Significant problems with voting machines at yesterday's US mid-term elections have been reported to watchdog groups, with thousands of voters complaining that technical flaws hampered their visit to the polls.

Common Cause, a government watchdog group, received more than 14,000 calls to its voter hotline by mid-afternoon yesterday, including hundreds of reports of "vote-flipping", where the machine's summary screen shows a different result to the one the voter wanted. The Common Cause hotline includes all kinds of voting problems, not just those with e-voting.

E-voting watchdogs saw significant problems with vote-flipping in the 2004 national election, and Verified Voting called for a national investigation then but was rebuffed, said David Dill, founder of Verified Voting and a computer science professor at Stanford University.

"Not surprisingly, we are experiencing the same problems," Dill said during a press briefing. "This kind of problem – I think it's a national disgrace."

Common Cause officials said yesterday afternoon they were seeing fewer voting problems than they did in 2004, but reports of problems could take days to surface, Dill said.

In Denver, Colorado, voters encountered queues of more than two hours because of apparent problems with a registration database. Voters there could cast their ballots at any voting location, but the rolls were apparently contained on just one overloaded database, said Pete Naismith, a spokesman for Common Cause in Colorado.

"It's the classic situation where too many cars are jammed onto one highway," he said.

The election commissioner in Johnson County, Kansas, dismissed sketchy reports that poll workers there were using hand lotion to keep voter cards from spitting out of machines. Election commissioner Brian Newby said reports to that effect had got it the wrong way round. When a poll worker has used too much hand lotion, voter cards can get stuck in the machine that recodes them, but a simple reboot fixes the problem, he said.

"I'm amazed," he said of the reports regarding hand lotion. "It's urban legend."

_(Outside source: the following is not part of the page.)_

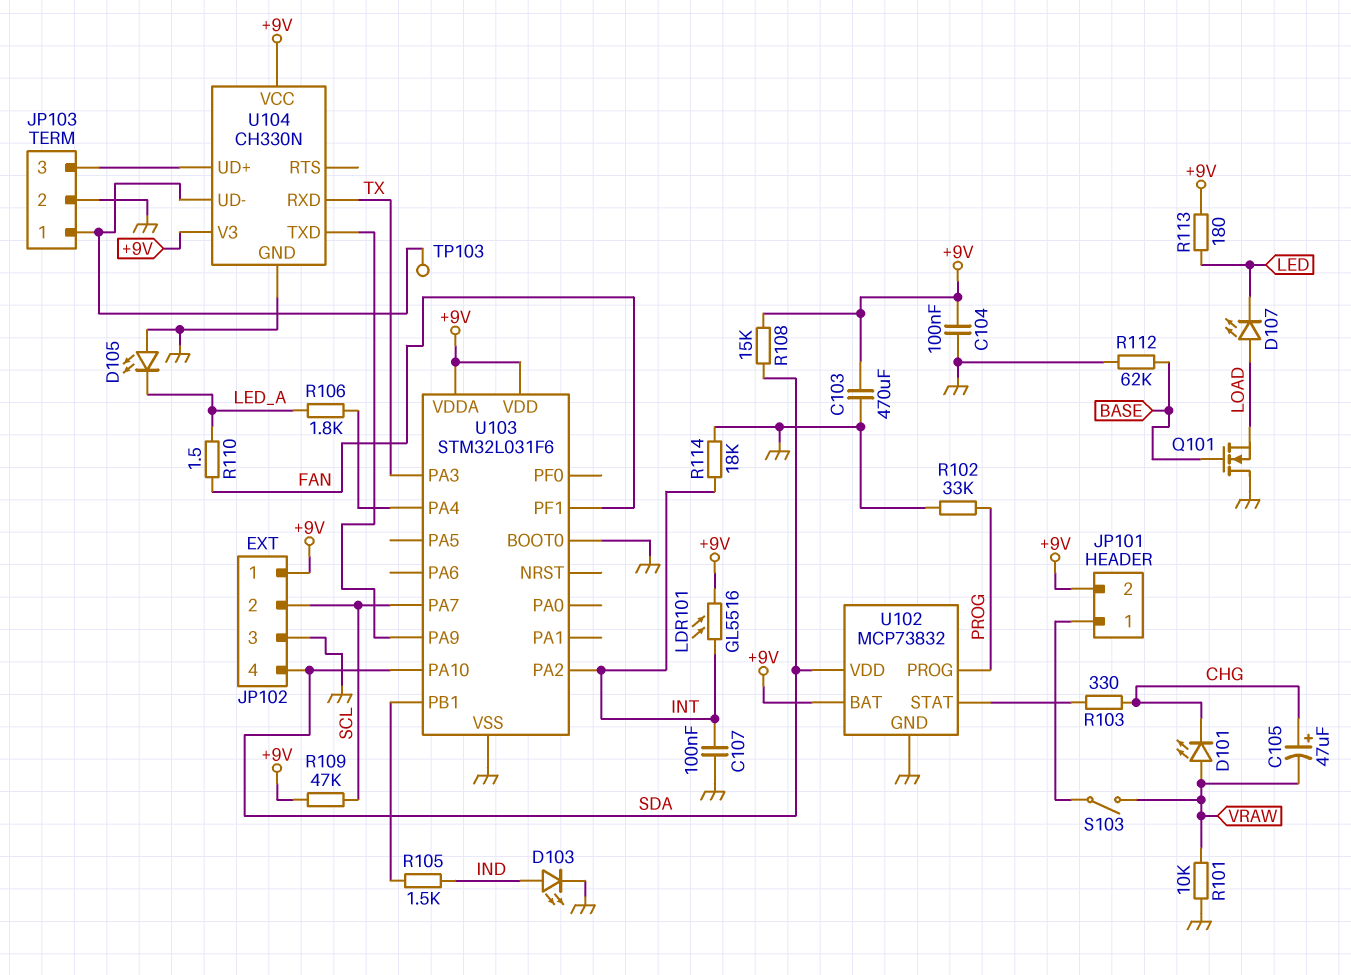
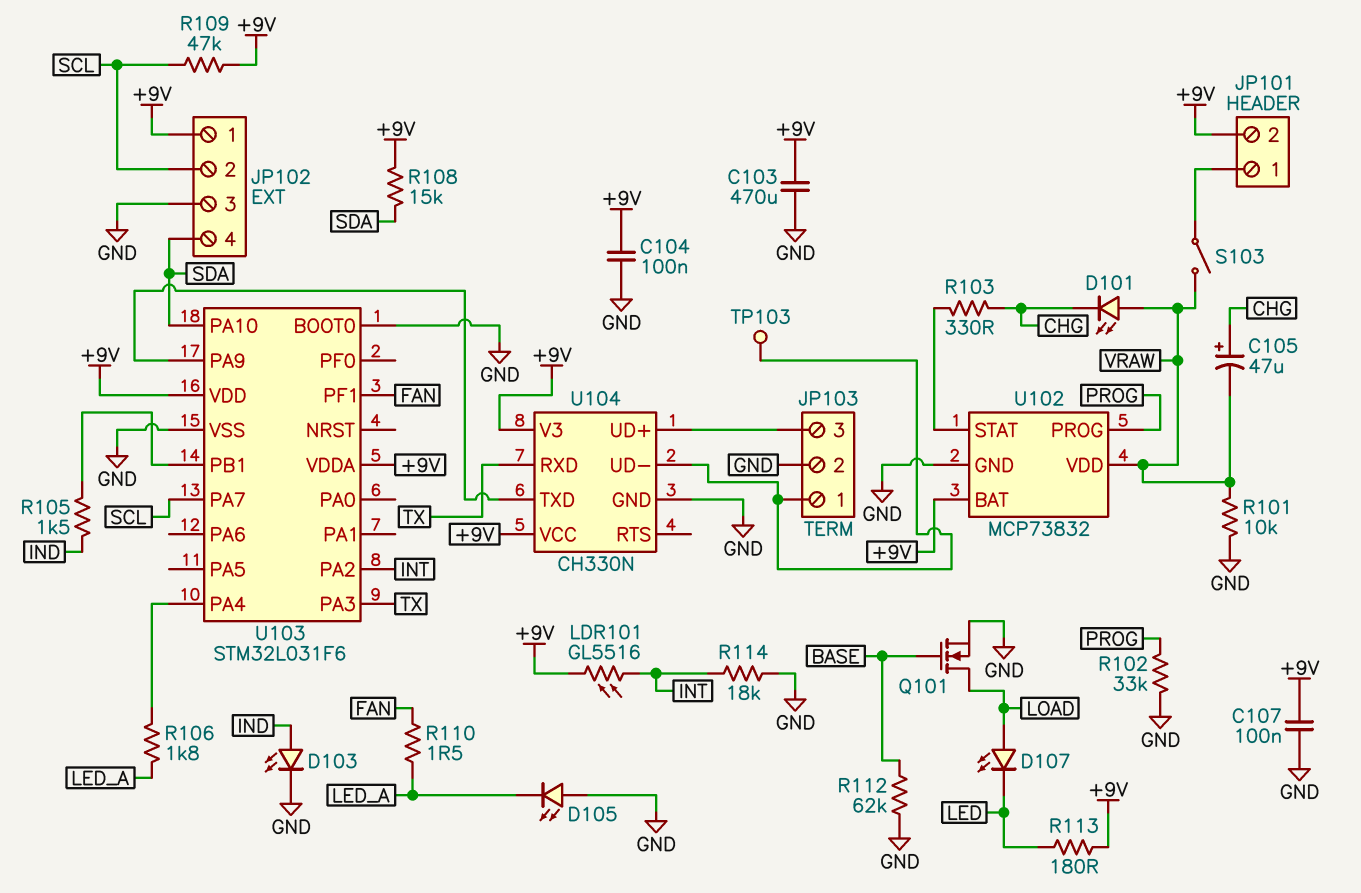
C107: 100nF (GND, INT) -> 100nF (+9V, GND)
Q101: NMOS (G BASE, D GND, S LOAD) -> NMOS (G BASE, D LOAD, S GND)
U102 pin VDD: SDA -> VRAW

Other technical glitches reported yesterday include;

  • In one Indiana county, e-voting machines didn't turn on. In a second county, the machine activation cards weren't programmed properly.
  • More than 2,000 calls to Common Cause's voter hotline came from Pennsylvania. There were reports in three counties of e-voting glitches, the group said.
  • Election Protection 365 workers asked for extended voting hours because of numerous reports of machine failures and poll workers who were unable to operate voting machines. The county uses a combination of optical scan and e-voting machines, according to Verified Voting.
  • There were reports of voting machine failures in parts of Florida and Utah.